Тимофей постучал в дверь. Появились давешний дядька и еще двое типов в такой же форме.
– Папаша, – сказал Тимофей, – мы это надевать не будем. Гони нашу форму.
– Мы ваше тряпье сожгли, – сказал усатый. – Привыкай к этой. Сукно добротное, ни одной латки, сам выбирал.
– Ладно тебе шутить, – упрямился Тимофей. – Сказано, гони форму.
– Нет ее, парень. Все. Хана. Сгорела.
– Ладно, куда нам идти?
– Оденьтесь сначала.
– В это одеваться не будем.
Дверь закрылась, через несколько минут появился уже знакомый им капитан Неледин.
– Довольно шумно начинаете, молодые люди. Еще и не осмотрелись, а уже изволите бунтовать.
– Ты можешь с нами делать, что хочешь, сволочь, но в это нас не засунешь.
– Не больно сволочись, младший сержант. Заняться вами поручено мне. Боюсь, скоро икать начнете.
Через полчаса им все-таки принесли советскую форму – стираную и целую.
Затем их принял князь. Его кабинет был велик, но низок, как и все помещения в этих казармах, и оттого кабинет казался еще длиннее. Он был почти пуст, если не считать огромного полированного письменного стола, двух кожаных кресел, двух длинных шеренг – вдоль стен – казенных стульев с кожаными сиденьями и спинками и двух портретов в натуральную величину: Гитлер стоит на фоне нацистского прапора и Николай II, но не в полковничьем мундире, как обычно, а в черной сюртучной паре; очень странная картина, скорее всего срисованная с фотографии.
Князь вышел к ним из-за стола. Он действительно был очень высок: макушка Медведева была самое большее на уровне его глаз. Говорил он мягко, немного в нос. Красноармейцы не могли знать, что это влияние французского, но то что этот человек говорит по-русски редко, они поняли еще в камере.
– Вы мне нравитесь, волчата. Вы славно потрепали немцев, и, как русский, я не могу этим не гордиться. И за то, что форму не захотели поменять, тоже хвалю. Мужества и характера вам не занимать, но сейчас вы должны полагаться не на упрямство, а на свои светлые головы.
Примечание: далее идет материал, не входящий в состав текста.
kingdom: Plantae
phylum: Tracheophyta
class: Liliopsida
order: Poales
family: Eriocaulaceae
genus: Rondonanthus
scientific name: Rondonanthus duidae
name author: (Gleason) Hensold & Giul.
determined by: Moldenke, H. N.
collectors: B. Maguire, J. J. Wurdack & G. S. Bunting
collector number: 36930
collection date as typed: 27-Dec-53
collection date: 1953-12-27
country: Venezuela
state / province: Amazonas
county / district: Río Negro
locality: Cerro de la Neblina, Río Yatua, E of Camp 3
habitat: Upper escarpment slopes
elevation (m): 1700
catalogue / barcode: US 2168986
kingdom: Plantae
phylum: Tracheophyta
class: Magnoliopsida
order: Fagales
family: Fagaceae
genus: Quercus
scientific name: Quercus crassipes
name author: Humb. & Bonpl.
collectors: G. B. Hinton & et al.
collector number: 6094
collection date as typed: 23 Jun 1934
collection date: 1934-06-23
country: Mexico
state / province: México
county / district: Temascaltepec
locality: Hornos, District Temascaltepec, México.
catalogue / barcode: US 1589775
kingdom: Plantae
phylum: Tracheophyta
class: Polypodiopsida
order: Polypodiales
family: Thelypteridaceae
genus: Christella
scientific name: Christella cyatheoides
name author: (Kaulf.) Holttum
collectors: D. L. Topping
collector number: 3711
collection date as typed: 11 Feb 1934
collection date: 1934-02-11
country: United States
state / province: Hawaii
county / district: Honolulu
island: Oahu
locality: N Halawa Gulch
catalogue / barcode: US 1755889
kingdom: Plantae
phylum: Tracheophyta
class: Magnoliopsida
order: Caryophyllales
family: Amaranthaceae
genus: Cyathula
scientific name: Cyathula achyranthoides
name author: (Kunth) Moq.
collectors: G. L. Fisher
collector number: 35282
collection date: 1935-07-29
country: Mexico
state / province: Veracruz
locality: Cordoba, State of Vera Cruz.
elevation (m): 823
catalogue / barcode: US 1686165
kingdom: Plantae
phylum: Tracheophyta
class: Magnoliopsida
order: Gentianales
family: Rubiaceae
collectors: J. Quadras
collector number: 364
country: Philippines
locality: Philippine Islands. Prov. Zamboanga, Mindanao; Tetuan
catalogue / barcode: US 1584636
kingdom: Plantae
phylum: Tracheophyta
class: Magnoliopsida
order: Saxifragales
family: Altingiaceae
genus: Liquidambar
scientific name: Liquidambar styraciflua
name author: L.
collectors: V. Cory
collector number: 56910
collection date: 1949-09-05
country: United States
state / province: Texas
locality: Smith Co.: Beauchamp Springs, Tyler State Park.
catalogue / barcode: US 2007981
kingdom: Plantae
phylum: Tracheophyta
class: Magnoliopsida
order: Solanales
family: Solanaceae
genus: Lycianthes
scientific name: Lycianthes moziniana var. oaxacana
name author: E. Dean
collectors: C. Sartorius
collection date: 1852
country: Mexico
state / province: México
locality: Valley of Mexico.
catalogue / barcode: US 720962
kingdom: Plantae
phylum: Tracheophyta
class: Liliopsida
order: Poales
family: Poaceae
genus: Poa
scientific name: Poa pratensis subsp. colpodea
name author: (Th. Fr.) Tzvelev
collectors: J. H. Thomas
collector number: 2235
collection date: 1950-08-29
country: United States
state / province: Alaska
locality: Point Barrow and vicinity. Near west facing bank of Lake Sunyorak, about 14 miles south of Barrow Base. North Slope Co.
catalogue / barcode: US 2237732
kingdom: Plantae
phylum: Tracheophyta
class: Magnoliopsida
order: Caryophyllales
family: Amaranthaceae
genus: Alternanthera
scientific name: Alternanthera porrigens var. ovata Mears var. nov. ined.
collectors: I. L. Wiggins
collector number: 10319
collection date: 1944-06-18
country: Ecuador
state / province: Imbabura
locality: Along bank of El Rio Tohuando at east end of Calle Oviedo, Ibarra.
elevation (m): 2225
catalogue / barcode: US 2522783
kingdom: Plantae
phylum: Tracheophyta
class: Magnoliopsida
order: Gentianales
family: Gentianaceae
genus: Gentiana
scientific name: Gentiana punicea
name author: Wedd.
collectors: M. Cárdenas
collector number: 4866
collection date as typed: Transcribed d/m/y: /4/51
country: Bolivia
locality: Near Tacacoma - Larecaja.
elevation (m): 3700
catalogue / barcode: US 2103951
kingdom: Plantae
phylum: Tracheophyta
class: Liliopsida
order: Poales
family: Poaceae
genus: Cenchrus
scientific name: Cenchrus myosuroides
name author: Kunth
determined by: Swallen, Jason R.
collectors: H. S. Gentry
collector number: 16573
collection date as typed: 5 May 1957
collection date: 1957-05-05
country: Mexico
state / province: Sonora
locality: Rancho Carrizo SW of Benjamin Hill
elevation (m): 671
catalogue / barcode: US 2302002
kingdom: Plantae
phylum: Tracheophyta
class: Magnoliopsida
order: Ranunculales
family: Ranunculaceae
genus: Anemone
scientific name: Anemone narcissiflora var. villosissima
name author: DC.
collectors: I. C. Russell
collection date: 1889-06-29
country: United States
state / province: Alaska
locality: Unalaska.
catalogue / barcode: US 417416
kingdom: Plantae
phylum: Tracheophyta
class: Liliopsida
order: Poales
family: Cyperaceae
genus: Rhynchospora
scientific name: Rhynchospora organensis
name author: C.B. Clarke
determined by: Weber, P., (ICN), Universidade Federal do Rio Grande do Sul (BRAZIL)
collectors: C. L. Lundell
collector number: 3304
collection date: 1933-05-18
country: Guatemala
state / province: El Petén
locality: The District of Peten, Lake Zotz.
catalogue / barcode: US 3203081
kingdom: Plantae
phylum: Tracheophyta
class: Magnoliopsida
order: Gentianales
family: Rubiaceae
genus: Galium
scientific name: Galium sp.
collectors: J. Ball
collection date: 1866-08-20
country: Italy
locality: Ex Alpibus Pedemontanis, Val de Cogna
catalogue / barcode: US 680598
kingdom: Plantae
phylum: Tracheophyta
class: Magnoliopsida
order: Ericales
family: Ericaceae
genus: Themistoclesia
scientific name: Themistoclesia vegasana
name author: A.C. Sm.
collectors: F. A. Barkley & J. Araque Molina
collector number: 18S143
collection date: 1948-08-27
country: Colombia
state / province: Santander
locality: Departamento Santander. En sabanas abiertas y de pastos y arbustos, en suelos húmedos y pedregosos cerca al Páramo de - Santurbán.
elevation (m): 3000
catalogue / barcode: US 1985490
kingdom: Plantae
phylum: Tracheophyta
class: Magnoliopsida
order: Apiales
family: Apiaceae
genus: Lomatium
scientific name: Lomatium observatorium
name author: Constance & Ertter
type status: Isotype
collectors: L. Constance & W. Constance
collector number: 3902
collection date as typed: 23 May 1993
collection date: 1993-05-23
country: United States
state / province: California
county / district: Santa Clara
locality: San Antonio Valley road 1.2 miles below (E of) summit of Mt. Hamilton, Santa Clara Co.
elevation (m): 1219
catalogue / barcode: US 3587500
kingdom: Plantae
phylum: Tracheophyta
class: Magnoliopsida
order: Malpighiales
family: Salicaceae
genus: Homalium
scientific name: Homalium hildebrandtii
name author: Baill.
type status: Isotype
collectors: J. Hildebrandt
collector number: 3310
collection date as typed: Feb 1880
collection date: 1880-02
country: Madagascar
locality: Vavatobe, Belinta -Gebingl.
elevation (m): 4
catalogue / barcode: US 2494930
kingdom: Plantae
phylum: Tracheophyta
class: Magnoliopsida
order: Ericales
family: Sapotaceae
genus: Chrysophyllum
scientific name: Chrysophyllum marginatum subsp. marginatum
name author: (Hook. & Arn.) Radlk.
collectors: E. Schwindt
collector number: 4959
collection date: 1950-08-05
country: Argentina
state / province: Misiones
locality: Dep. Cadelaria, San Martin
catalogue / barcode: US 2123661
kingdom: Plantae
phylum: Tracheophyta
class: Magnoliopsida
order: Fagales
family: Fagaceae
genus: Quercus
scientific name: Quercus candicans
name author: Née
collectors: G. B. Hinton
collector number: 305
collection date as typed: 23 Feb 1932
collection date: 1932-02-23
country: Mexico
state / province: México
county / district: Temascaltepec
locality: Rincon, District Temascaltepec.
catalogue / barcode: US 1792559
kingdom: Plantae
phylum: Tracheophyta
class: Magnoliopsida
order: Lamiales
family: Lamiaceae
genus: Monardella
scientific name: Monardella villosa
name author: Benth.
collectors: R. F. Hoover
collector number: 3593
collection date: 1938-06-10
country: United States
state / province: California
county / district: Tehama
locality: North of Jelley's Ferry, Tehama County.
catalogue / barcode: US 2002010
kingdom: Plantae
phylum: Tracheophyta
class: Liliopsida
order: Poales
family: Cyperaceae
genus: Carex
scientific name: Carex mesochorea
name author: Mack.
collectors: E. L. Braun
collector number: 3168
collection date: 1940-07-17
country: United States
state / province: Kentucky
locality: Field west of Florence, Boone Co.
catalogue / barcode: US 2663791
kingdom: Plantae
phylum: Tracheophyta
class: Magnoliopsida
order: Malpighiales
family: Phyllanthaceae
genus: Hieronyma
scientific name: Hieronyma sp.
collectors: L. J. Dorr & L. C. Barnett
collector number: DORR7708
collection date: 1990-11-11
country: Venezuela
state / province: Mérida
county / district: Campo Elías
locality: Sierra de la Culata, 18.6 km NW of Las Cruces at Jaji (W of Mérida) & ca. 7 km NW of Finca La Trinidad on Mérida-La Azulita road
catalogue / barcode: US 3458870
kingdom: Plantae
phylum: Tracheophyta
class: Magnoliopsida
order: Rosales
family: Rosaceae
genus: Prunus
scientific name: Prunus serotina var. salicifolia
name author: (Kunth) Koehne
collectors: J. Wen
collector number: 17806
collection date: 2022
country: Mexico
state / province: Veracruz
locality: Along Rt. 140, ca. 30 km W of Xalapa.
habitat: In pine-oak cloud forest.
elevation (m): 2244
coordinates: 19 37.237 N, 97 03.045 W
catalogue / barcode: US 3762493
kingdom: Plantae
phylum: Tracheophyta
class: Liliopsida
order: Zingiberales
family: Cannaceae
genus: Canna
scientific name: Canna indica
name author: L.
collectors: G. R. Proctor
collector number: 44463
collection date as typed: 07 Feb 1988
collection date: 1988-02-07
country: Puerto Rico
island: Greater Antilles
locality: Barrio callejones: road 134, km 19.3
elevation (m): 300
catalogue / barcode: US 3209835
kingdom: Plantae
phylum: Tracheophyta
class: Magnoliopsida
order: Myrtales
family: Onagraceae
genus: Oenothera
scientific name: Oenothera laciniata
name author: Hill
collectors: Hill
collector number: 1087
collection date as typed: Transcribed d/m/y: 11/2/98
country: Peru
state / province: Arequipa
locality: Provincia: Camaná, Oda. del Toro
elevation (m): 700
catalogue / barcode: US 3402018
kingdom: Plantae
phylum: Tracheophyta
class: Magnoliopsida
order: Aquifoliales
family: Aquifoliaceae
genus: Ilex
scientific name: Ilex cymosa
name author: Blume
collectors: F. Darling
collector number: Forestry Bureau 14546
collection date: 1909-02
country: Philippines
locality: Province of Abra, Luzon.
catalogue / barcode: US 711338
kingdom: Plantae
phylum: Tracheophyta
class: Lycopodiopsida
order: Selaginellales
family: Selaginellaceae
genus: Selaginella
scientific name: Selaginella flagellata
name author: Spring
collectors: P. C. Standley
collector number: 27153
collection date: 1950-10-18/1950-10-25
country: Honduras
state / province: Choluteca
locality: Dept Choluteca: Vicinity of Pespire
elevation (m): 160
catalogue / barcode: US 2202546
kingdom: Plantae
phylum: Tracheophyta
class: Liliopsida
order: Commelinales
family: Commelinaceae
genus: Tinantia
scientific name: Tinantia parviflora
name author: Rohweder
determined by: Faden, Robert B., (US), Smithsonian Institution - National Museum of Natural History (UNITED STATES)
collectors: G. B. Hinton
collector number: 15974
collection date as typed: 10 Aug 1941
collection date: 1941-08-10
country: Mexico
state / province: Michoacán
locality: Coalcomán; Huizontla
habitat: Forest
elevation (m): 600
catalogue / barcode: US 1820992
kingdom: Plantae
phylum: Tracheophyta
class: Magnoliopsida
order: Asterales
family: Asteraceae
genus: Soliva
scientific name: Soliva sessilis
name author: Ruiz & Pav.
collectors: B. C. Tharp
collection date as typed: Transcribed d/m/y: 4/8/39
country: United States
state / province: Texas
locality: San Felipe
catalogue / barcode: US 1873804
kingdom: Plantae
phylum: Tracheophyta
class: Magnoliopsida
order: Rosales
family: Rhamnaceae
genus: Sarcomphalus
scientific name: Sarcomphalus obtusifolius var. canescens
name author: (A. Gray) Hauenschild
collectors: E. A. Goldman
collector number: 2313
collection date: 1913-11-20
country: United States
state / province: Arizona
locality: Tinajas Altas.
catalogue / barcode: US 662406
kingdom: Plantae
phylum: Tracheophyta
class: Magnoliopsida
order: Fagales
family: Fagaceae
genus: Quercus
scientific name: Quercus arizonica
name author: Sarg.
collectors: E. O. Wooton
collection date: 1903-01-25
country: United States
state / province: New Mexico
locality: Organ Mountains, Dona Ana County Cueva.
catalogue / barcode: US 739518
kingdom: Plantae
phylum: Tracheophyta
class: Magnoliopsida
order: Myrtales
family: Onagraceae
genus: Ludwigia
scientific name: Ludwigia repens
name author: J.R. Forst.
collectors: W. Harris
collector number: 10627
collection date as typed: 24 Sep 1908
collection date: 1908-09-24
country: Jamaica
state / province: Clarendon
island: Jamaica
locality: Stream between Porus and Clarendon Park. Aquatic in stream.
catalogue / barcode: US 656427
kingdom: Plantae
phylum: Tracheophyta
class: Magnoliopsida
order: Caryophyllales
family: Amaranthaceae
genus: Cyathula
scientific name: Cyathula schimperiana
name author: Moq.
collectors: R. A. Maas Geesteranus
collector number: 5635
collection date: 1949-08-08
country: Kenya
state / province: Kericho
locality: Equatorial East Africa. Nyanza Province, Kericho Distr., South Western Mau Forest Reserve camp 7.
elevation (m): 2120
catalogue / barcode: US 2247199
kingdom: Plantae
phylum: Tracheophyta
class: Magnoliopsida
Я понимаю, какой вам сегодня выдался трудный день. Для вас это катастрофа. И следующие дни будут не легче. Я понимаю, что коммунистические идеалы в вас вбивали с детства и вырвать их не просто и больно. Но поймите, волчата, вы молились на глиняных идолов. Немцы разбили коммунистическую Россию в две недели. Пройдет еще две недели, и они затопчут ее всю. Они сотрут ее с лица земли, как Польшу, Францию, Чехословакию, Бельгию, Югославию… Нашу Россию, на которую мы немцев не пускали никогда дальше самых западных границ, где их всегда били. Я не тороплю вас, волчата. Вы поживете у меня, успокоитесь, послушаете радио, вспомните прошлое и подумаете о будущем нашей родины. Вам предстоит сделать выбор, и вы его сделаете, я не сомневаюсь в вас. И тогда мы вместе, рука об руку, будем работать над созданием великой силы, которая поднимет Россию из пепла, бессмертную и прекрасную, как птица Феникс. И когда-нибудь наступит светлый день, что никакие орды, ни тевтонские, ни татаро-монгольские, не посмеют посягнуть на нашу прекрасную землю.
Пожалуй, князь еще долго мог бы продолжать в том же духе, но что-то в глазах всех пятерых красноармейцев ему не понравилось. Он бы понял ненависть или презрение, был бы доволен вниманием, уж не говоря о большем. Но в этих глазах он не мог прочесть никакой реакции. В них вообще ничего не было. Пустота. «Наша скифская манера», – как-то неуверенно подумал князь и остановился перед младшим сержантом.
– Что ты скажешь на все это, командир?